Market participants also noted that technology companies have struck a measured tone on AI’s impact, even as investors appear to be pricing in that uncertainty far more quickly.
Jefferies has called India the reverse AI trade, though the firm sees another angle to the story. In its 19 February GREED & Fear report, Christopher Wood said companies are likely to build small, customized language models using proprietary databases, with Indian IT services firms helping clients transition to this approach. At the same time, AI adoption is rising, with around 90% of Infosys’s top 200 clients already using its AI services.

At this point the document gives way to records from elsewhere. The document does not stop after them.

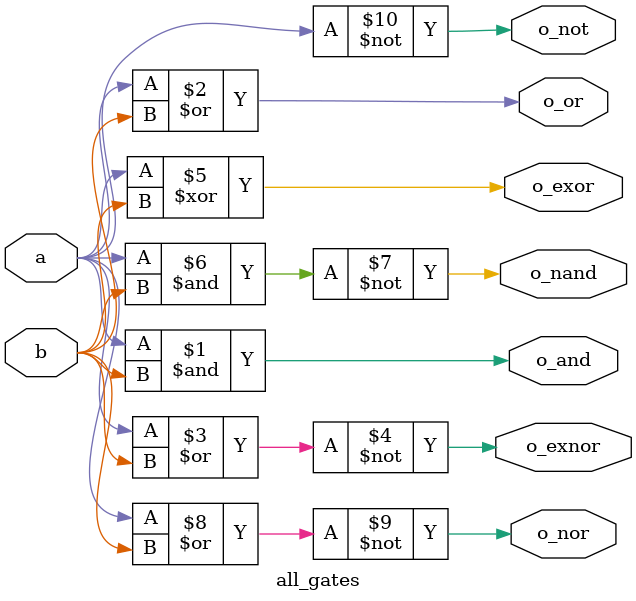
<source format=v>
module all_gates (
    input wire a,b,
    output wire o_and,o_or,o_exnor,o_exor,o_nand,o_nor,o_not
);
assign o_and = a & b;
assign o_or = a | b;
assign o_exnor = a ~| b;
assign o_exor = a ^ b;
assign o_nand = a ~& b;
assign o_nor = a ~| b;
assign o_not = ~a;
endmodule
</source>
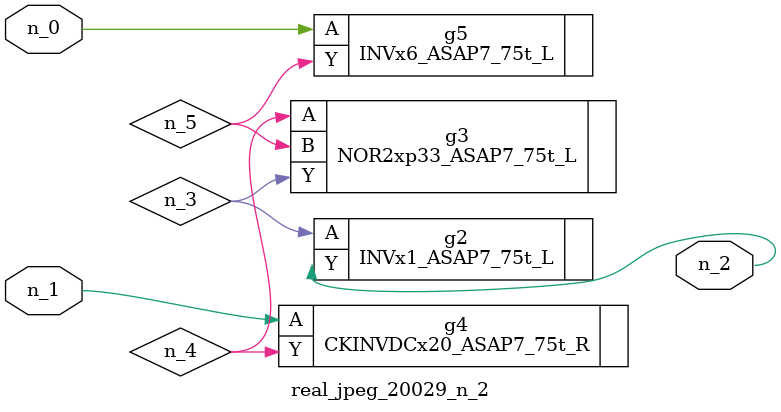
<source format=v>
module real_jpeg_20029_n_2 (n_1, n_0, n_2);

input n_1;
input n_0;

output n_2;

wire n_5;
wire n_4;
wire n_3;

INVx6_ASAP7_75t_L g5 ( 
.A(n_0),
.Y(n_5)
);

CKINVDCx20_ASAP7_75t_R g4 ( 
.A(n_1),
.Y(n_4)
);

INVx1_ASAP7_75t_L g2 ( 
.A(n_3),
.Y(n_2)
);

NOR2xp33_ASAP7_75t_L g3 ( 
.A(n_4),
.B(n_5),
.Y(n_3)
);


endmodule
</source>
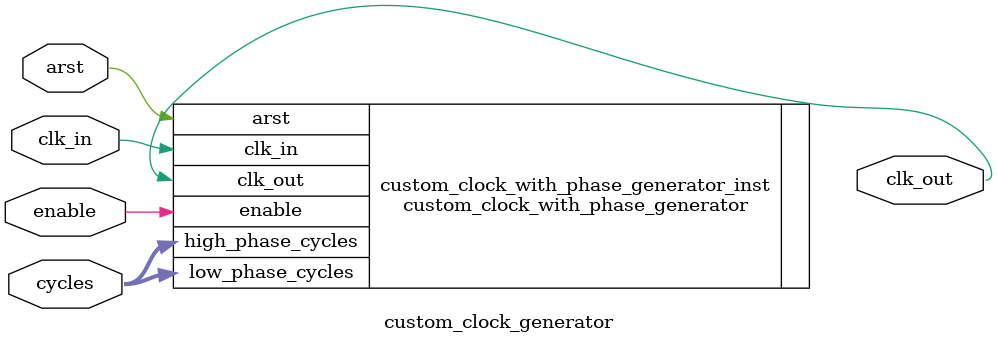
<source format=v>
`ifndef __CUSTOM_CLOCK_GENERATOR_V__
`define __CUSTOM_CLOCK_GENERATOR_V__

module custom_clock_generator
    #(parameter integer CYCLE_WIDTH = 16)
    (
        input arst,
        input clk_in,
        input enable,
        input [CYCLE_WIDTH-1:0] cycles,
        output reg clk_out
    );

    custom_clock_with_phase_generator #(
        .CYCLE_WIDTH(CYCLE_WIDTH)
    ) custom_clock_with_phase_generator_inst (
        .arst(arst),
        .clk_in(clk_in),
        .enable(enable),
        .high_phase_cycles(cycles),
        .low_phase_cycles(cycles),
        .clk_out(clk_out)
    );

endmodule

`endif

</source>
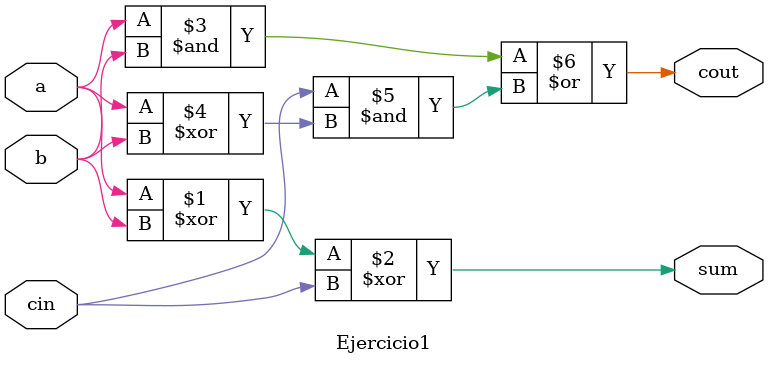
<source format=v>
  /*  Diseñe un módulo en Verilog que implemente un sumador completo de un bit con entradas a,b y
cin(carry in), y salidas sum y cout (carry out). Describir y simular con Icarus Verilog + GTKWave */

module Ejercicio1 (input a, input b, input cin, output sum, output cout);
assign sum = a ^ b ^ cin;
assign cout = (a & b) | (cin & (a ^ b));
endmodule
</source>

“The above is clearly a positive from an Indian market standpoint since it means there may be a future for the Indian IT services sector which has been perceived as being a big loser from AI and which has been a big underperformer in an Indian stock market context and even more so in a global emerging market context,” the report said.
Recent performance highlights the correction. Over six months, Coforge and Oracle Financial Services have fallen more than 26% and 22%, respectively. In the Nifty MidSmall IT & Telecom index, Hexaware Technologies and KPIT Technologies are down 37% and 32%.
Even large-cap IT faces limits as a defensive play.
“As for large-cap IT regaining favour as a defensive trade, I would be cautious on that,” said Kudva. He added that while earnings growth may remain decent, a PE re-rating looks unlikely. “The market has seen the best days of the outsourcing model, and without a credible new growth vector, these names are more likely to be capital-preserving rather than capital-compounding. They may hold up better on the way down, but I wouldn't call them a source of alpha from here.”
Joseph Thomas, head of research at Emkay Wealth, echoed the caution: “We cannot rule out further downside in IT across market-caps.” Valuations, however, have turned cheaper versus recent highs and historical averages, offering a calculated entry point, he added.
He feels that while large-cap IT companies are largely prepared for AI, its full impact, both positive and negative, will likely play out gradually over the next five to ten years.
Are there better opportunities elsewhere? Certainly appears so.
“Broader market's earnings expectations are better than large-cap IT stocks, but risk-reward for the latter is getting interesting with a ~5% FY27 FCF yield at current prices,” said Harsh Gupta Madhusudan, fund manager, PIPE, Ionic Asset.
All things considered, the broader view is that market-beating returns is unlikely to come from the IT sector, at least over the next few quarters.
Investors may find clearer upside in sectors with visible tailwinds, including capital goods, power and energy, PSU (public sector undertaking) banks, defence, and infrastructure, market participants said.
Headwinds for IT remain: slower global discretionary spending, margin pressures from AI investments yet to yield returns, and client caution on large transformational deals. The sector’s near-term prospects now depend on nuanced stock selection and execution in the AI era, rather than broad market themes.